Much of the research for the survey was actually done in Google Earth by simply browsing aerial photos of small Texas towns, especially if they were know to have historically significant populations of different cultures. Many of these did not have labels on the maps, so it was a matter of recognizing patterns in roof features and geography. I found a number of buildings by reading through the back issues of Texas Architect to see what was celebrated in its day, even if they have since been forgotten. And the archives of smaller local firms led to a number of good finds as well.
In order to supplement the illustrations in the article of church already visited, I embarked on a weekend drive from Austin to Brownsville and back (1446 photos, 964 miles, 55 churches, 37 hours, 11 denominations). This album is a good overview of that trip, along with other excursions made in 2014. Many of these had no published information or photos available (outside Google's Streetview coverage), so there were plenty of surprises whether amazing, mediocre, or disappointing. I have since visited a few more between Austin and Houston, and will continue to investigate as much as possible. The survey is by no means exhaustive. But the one building that should definitely be in this paper but is missing would be St Martin Episcopal in Corpus Christi from 1966.
Rev. Dr. Reynell M. Parkins, Hon. AIA was the pastor of this church at its founding and was involved in the design of the church (in what way and to what degree I do not yet know). He was also involved with St Philip Episcopal, San Antonio, the first Episcopal Church for African Americans in the Diocese of West Texas who met in the chapel now known as the Little Church of La Villita from the 1890s until 1963.
Rev.
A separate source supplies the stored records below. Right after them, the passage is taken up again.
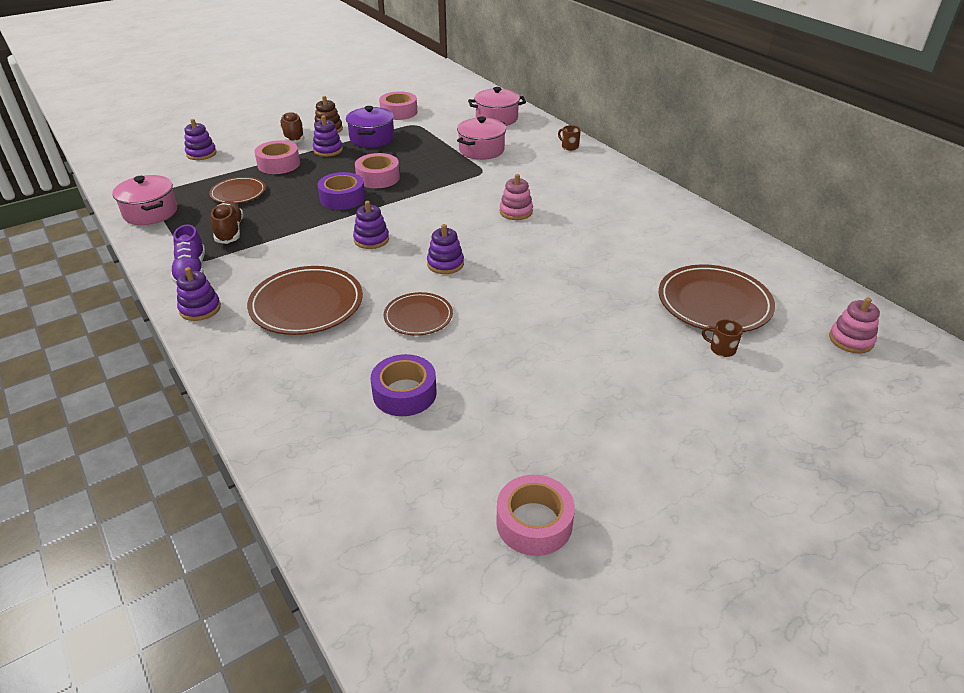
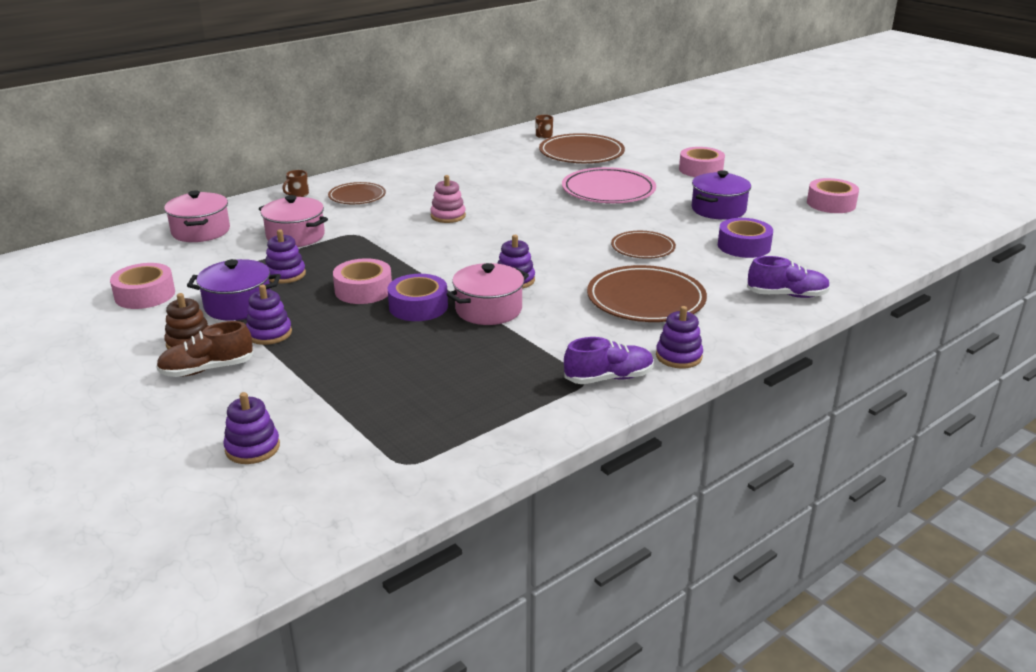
camera: 95 degrees left, 10 degrees down
(150, 212) = (465, 448): pink pot -> pink pot (488, 310)
(230, 231) = (510, 370): brown shoe -> none
(238, 193) = (402, 383): brown plate -> brown plate (357, 196)
(273, 400) = (787, 295): none -> purple shoe
(279, 164) = (310, 366): pink tape -> pink tape (701, 170)
(445, 264) = (553, 242): purple stacking toy -> purple stacking toy (285, 274)
(518, 393) = (718, 210): none -> purple pot
(583, 311) = (608, 190): none -> pink plate
(721, 349) = (636, 154): brown mug -> brown mug (543, 136)
(851, 340) = (610, 125): pink stacking toy -> none

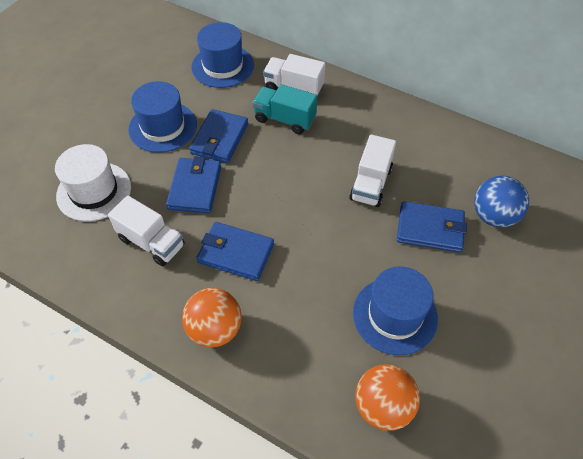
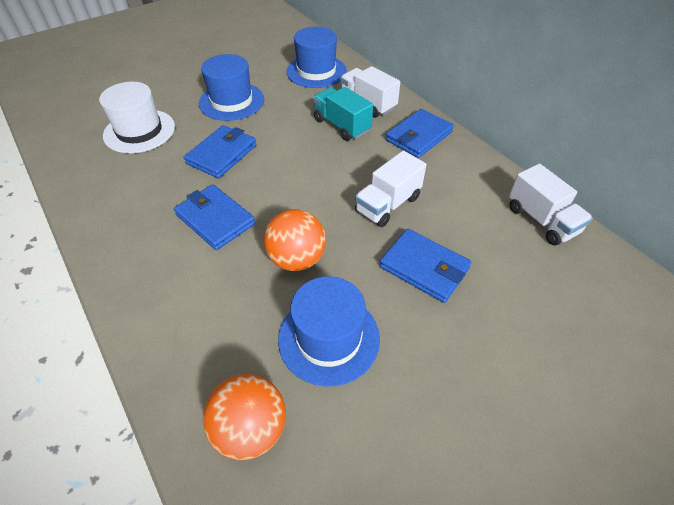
camera: 25 degrees right, 5 degrees down
(152, 242) = (152, 185): white truck -> white truck (541, 220)
(215, 329) = (146, 278): orange ball -> orange ball (297, 259)
(219, 139) = (272, 124): blue wallet -> blue wallet (419, 136)
(493, 216) = (507, 281): blue ball -> none

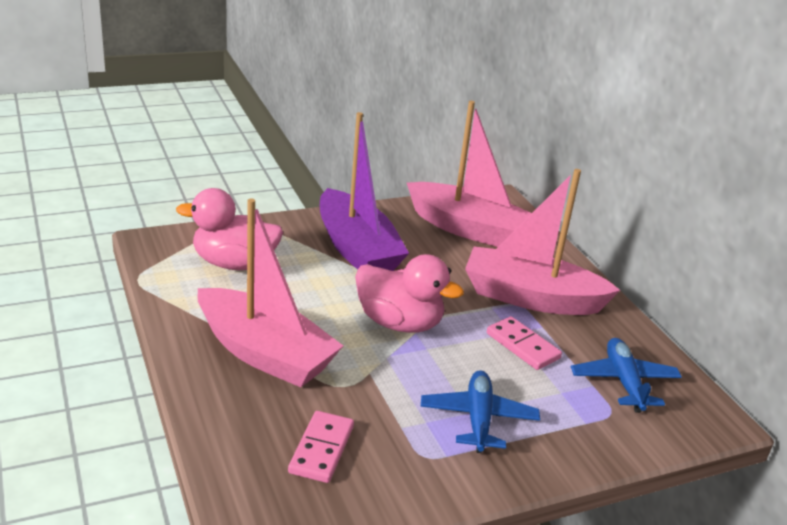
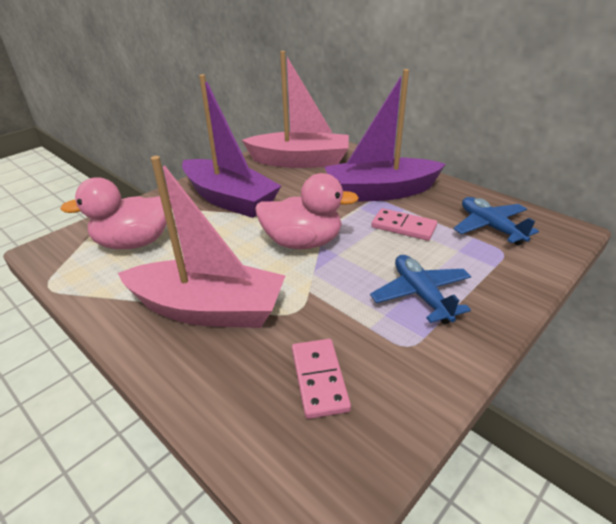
camera: 20 degrees left, 5 degrees up
(531, 297) = (380, 192): pink boat -> purple boat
Parkins was born in Colon, Panama, was a lecturer and later a professor of architecture and planning at the University of Texas’ School of Architecture from 1968-1970. Following WWII, Parkins studied at New York University (NYU), NYU School of Law, and the Episcopal Theological Seminary in Alexandria, Virginia. Prior to teaching at UT and various other institutions, Parkins practiced criminal law for seven years. In this student film, he discusses issues related to housing issues.
The founding and building of St Martin Episcopal, Corpus Christi involved cooperation of multiple congregations across denominations and included the development of church-sponsored low-income housing. (That is a combination of words I would love to see used more often!) This is definitely an individual and a church I want to investigate further.
I hope that this article generates more interest in these under-appreciated church buildings and uncovers more like them.